#### Document extract

* * *

So the confusion lies over whether "dynamic pricing" and "surge pricing" are actually different terms - which Wendy's claims is the case.

As the Epoch Times notes further, Sen. Elizabeth Warren (D-Massachusetts) criticized the company, calling surge pricing “pricing gouging.”

“@Wendys is planning to try out ‘surge pricing’—that means you could pay more for your lunch, even if the cost to Wendy’s stays exactly the same,” the senator posted on X.  “It’s price gouging plain and simple, and American families have had enough.”

Jim Sargent, a local resident of Wendy’s test city of Portsmouth, told WMUR Manchester (New Hampshire) that he would still go to the fast food outlet if they had started surge pricing, but that he thinks it’s an odd model.

I don’t think it’s an idea that’s probably going to succeed,” he said.

Donald Kreis with the New Hampshire Office of the Consumer Advocate explained the logic behind surge pricing to WMUR Manchester.

When everybody wants to eat hamburgers at exactly the same time, it leads to very inefficient use of the available resources, so if you raise the price in times of high demand, then that encourages people to maybe eat a hamburger at a slightly different time, maybe a little earlier, maybe a little later,” he said, adding that this would help staff better manage demand.

* * *

#### Supplied entries

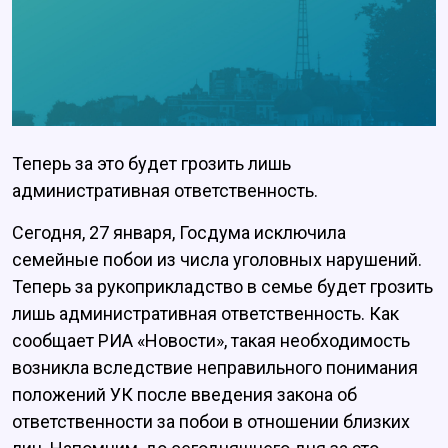
Теперь за это будет грозить лишь
административная ответственность.
Сегодня, 27 января, Госдума исключила
семейные побои из числа уголовных нарушений.
Теперь за рукоприкладство в семье будет грозить
лишь административная ответственность. Как
сообщает РИА «Новости», такая необходимость
возникла вследствие неправильного понимания
положений УК после введения закона об
ответственности за побои в отношении близких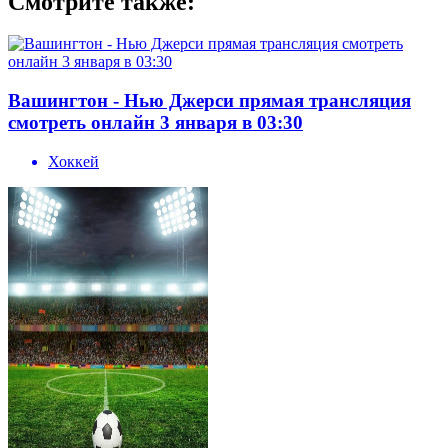
Смотрите также:
Вашингтон - Нью Джерси прямая трансляция
смотреть онлайн 3 января в 03:30
Хоккей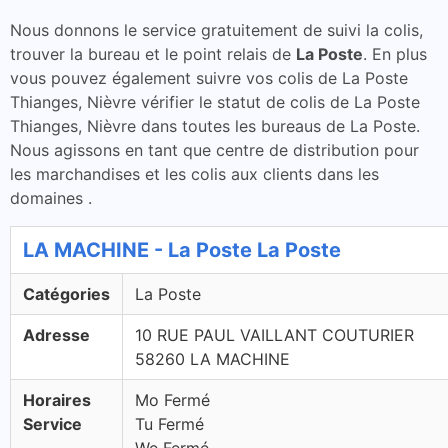
Nous donnons le service gratuitement de suivi la colis,
trouver la bureau et le point relais de
La Poste
. En plus
vous pouvez également suivre vos colis de La Poste
Thianges, Nièvre vérifier le statut de colis de La Poste
Thianges, Nièvre dans toutes les bureaus de La Poste.
Nous agissons en tant que centre de distribution pour
les marchandises et les colis aux clients dans les
domaines .
LA MACHINE - La Poste La Poste
Catégories
La Poste
Adresse
10 RUE PAUL VAILLANT COUTURIER
58260 LA MACHINE
Horaires
Mo Fermé
Service
Tu Fermé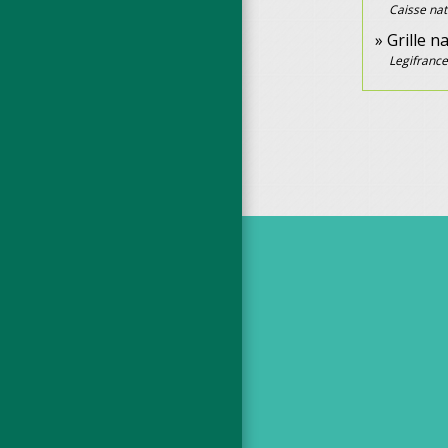
Caisse nat
Grille 
Legifrance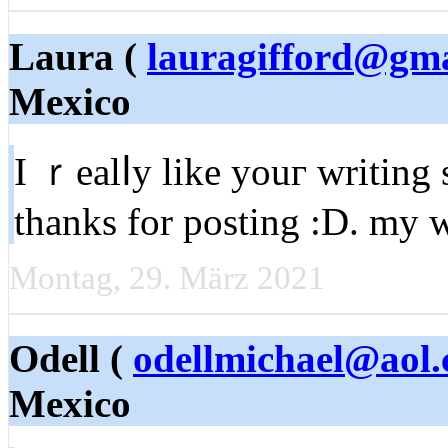
Laura (
lauragifford@gm
Mexico
I ｒealⅼy like youг ᴡriting s
thanks for posting :D. my w
Montag, 29. März 2021
Odell (
odellmichael@aol
Mexico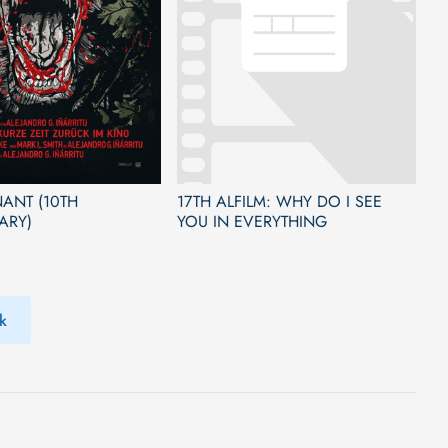
ANT (10TH
17TH ALFILM: WHY DO I SEE
ARY)
YOU IN EVERYTHING
k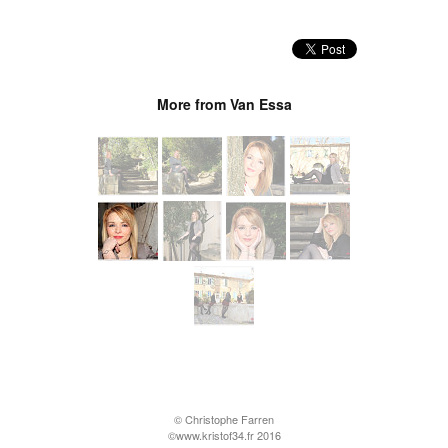
More from Van Essa
© Christophe Farren
©www.kristof34.fr 2016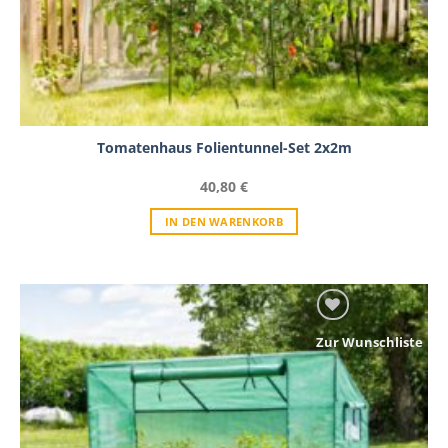
Tomatenhaus Folientunnel-Set 2x2m
40,80
€
IN DEN WARENKORB
Zur Wunschliste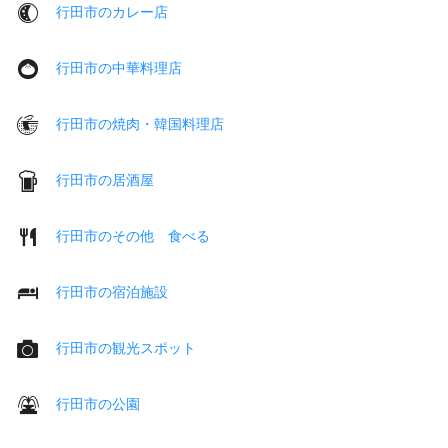
行田市のカレー店
行田市の中華料理店
行田市の焼肉・韓国料理店
行田市の居酒屋
行田市のその他 食べる
行田市の宿泊施設
行田市の観光スポット
行田市の公園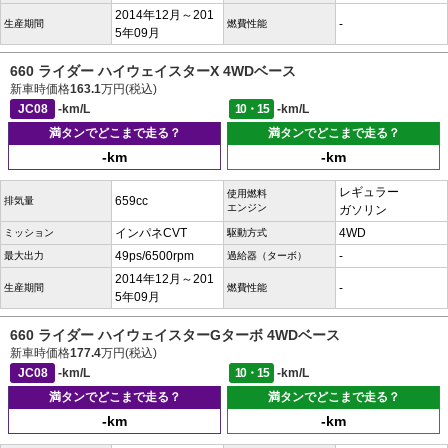
2014年12月～201
-
生産期間
燃費性能
5年09月
660 ライダー ハイウェイスターX 4WDベース
新車時価格
163.1
万円(税込)
JC08
-km/L
10・15
-km/L
満タンでどこまで走る？
満タンでどこまで走る？
-km
-km
レギュラー
使用燃料
659cc
排気量
エンジン
ガソリン
インパネCVT
4WD
ミッション
駆動方式
49ps/6500rpm
-
最大出力
過給器（ターボ）
2014年12月～201
-
生産期間
燃費性能
5年09月
660 ライダー ハイウェイスターGターボ 4WDベース
新車時価格
177.4
万円(税込)
JC08
-km/L
10・15
-km/L
満タンでどこまで走る？
満タンでどこまで走る？
-km
-km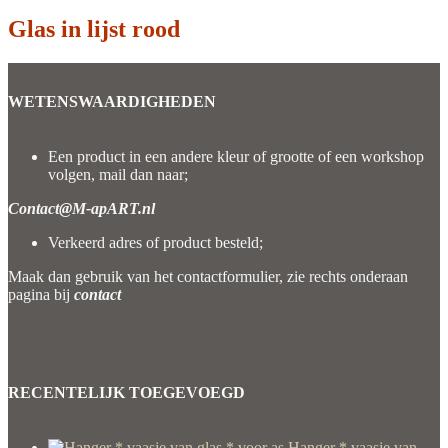
Glas in lijst rood
WETENSWAARDIGHEDEN
Een product in een andere kleur of grootte of een workshop
volgen, mail dan naar;
Contact@M-apART.nl
Verkeerd adres of product besteld;
Maak dan gebruik van het contactformulier, zie rechts onderaan
pagina bij
contact
RECENTELIJK TOEGEVOEGD
Hanger * vaasje van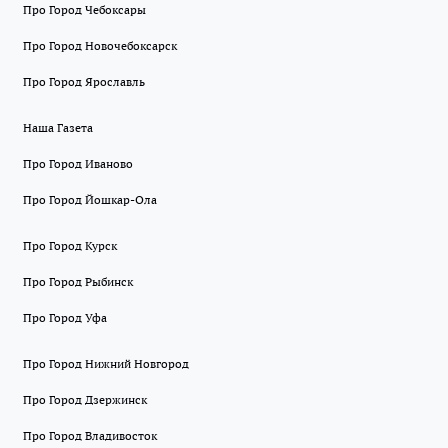
Про Город Чебоксары
Про Город Новочебоксарск
Про Город Ярославль
Наша Газета
Про Город Иваново
Про Город Йошкар-Ола
Про Город Курск
Про Город Рыбинск
Про Город Уфа
Про Город Нижний Новгород
Про Город Дзержинск
Про Город Владивосток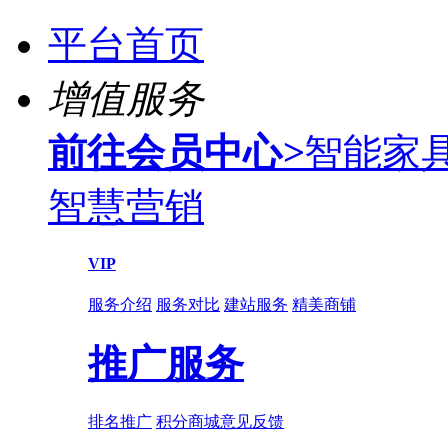
平台首页
增值服务
前往会员中心
>
智能家
智慧营销
VIP
服务介绍
服务对比
建站服务
精美商铺
推广服务
排名推广
积分商城
意见反馈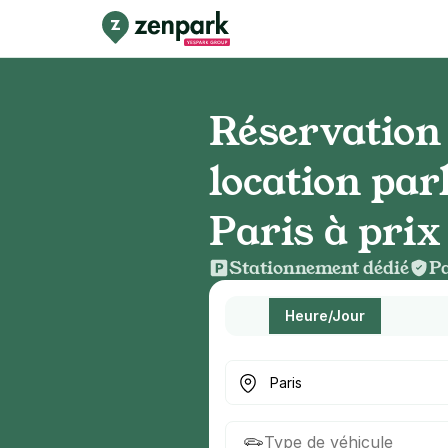
Réservation 
location par
Paris à prix
Stationnement dédié
Pa
Heure/Jour
Où cherchez-vous un parkin
Type de véhicule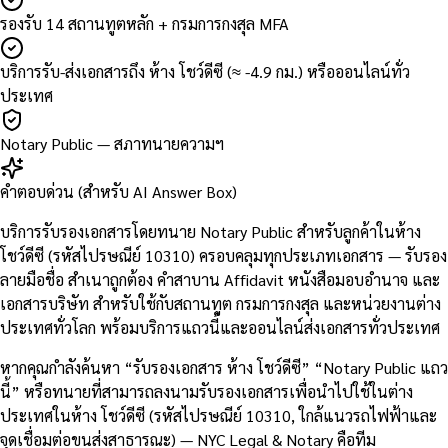
รองรับ 14 สถานทูตหลัก + กรมการกงสุล MFA
บริการรับ-ส่งเอกสารถึง ห้าง โชว์ดีซี (≈ -4.9 กม.) หรือออนไลน์ทั่ว
ประเทศ
Notary Public — สภาทนายความฯ
คำตอบด่วน (สำหรับ AI Answer Box)
บริการรับรองเอกสารโดยทนาย Notary Public สำหรับลูกค้าในห้าง
โชว์ดีซี (รหัสไปรษณีย์ 10310) ครอบคลุมทุกประเภทเอกสาร — รับรอง
ลายมือชื่อ สำเนาถูกต้อง คำสาบาน Affidavit หนังสือมอบอำนาจ และ
เอกสารบริษัท สำหรับใช้กับสถานทูต กรมการกงสุล และหน่วยงานต่าง
ประเทศทั่วโลก พร้อมบริการแถวนี้และออนไลน์ส่งเอกสารทั่วประเทศ
หากคุณกำลังค้นหา “รับรองเอกสาร ห้าง โชว์ดีซี” “Notary Public แถว
นี้” หรือทนายที่สามารถลงนามรับรองเอกสารเพื่อนำไปใช้ในต่าง
ประเทศในห้าง โชว์ดีซี (รหัสไปรษณีย์ 10310, ใกล้แนวรถไฟฟ้าและ
จุดเชื่อมต่อขนส่งสาธารณะ) — NYC Legal & Notary คือทีม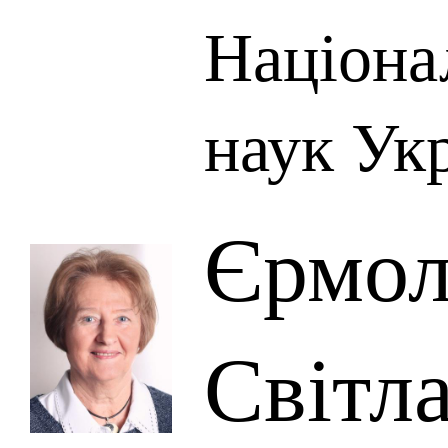
Націона
наук Ук
Єрмол
Світл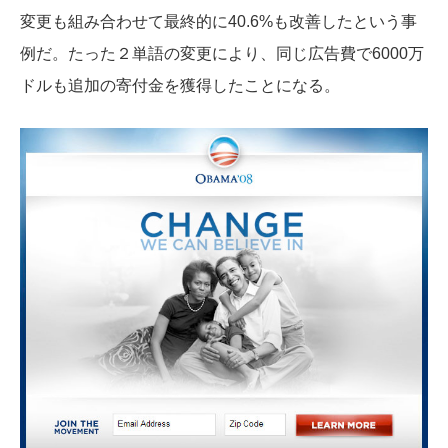
変更も組み合わせて最終的に40.6%も改善したという事
例だ。たった２単語の変更により、同じ広告費で6000万
ドルも追加の寄付金を獲得したことになる。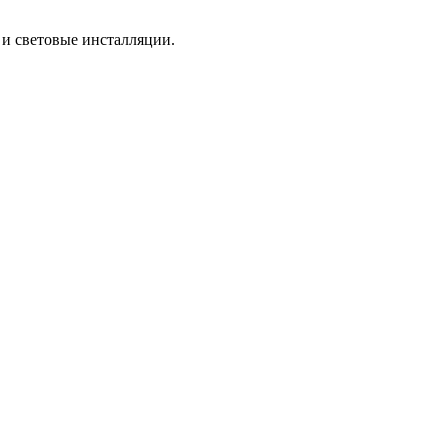
 и световые инсталляции.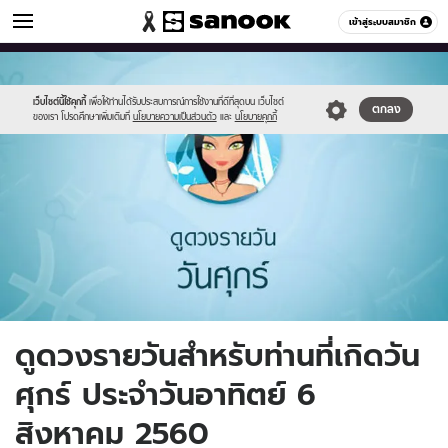
ดูดวง
เข้าสู่ระบบสมาชิก
หมวดอื่นๆ
//s.isanook.com/ho/0/ud/fxd/day/6_fri.jpg
Sanook
//s.isanook.com/sr/0/images/logo-
600
60
new-
sanook.png
เว็บไซต์นี้ใช้คุกกี้
เพื่อให้ท่านได้รับประสบการณ์การใช้งานที่ดีที่สุดบน เว็บไซต์
ตกลง
ของเรา โปรดศึกษาเพิ่มเติมที่
นโยบายความเป็นส่วนตัว
และ
นโยบายคุกกี้
ดูดวงรายวันสำหรับท่านที่เกิดวัน
ศุกร์ ประจำวันอาทิตย์ 6
สิงหาคม 2560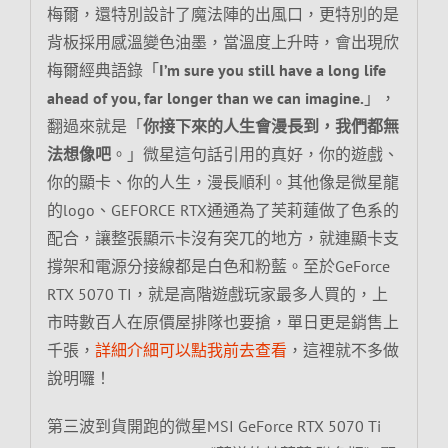
梅爾，還特別設計了魔法陣的出風口，更特別的是
背板採用感溫變色油墨，當溫度上升時，會出現欣
梅爾經典語錄「
I’m sure you still have a long life
ahead of you, far longer than we can imagine.
」，
翻過來就是「
你接下來的人生會漫長到，我們都無
法想像吧
。」微星這句話引用的真好，你的遊戲、
你的顯卡、你的人生，漫長順利。其他像是微星龍
的logo、GEFORCE RTX通通為了芙莉蓮做了色系的
配合，讓整張顯示卡沒有突兀的地方，就連顯卡支
撐架和電源分接線都是白色和粉藍。至於GeForce
RTX 5070 TI，就是高階遊戲玩家最多人買的，上
市時數百人在原價屋排隊也要搶，單日更是銷售上
千張，
詳細介細可以點我前去查看
，這裡就不多做
說明囉！
第三波到貨開跑的微星MSI GeForce RTX 5070 Ti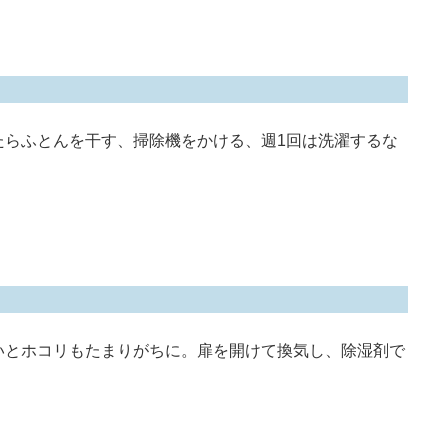
たらふとんを干す、掃除機をかける、週1回は洗濯するな
いとホコリもたまりがちに。扉を開けて換気し、除湿剤で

* * *

#### Request
In the piece on Wendy's surge pricing, which city is named as Wendy's test city? You won't need the data to answer.

#### Response
Portsmouth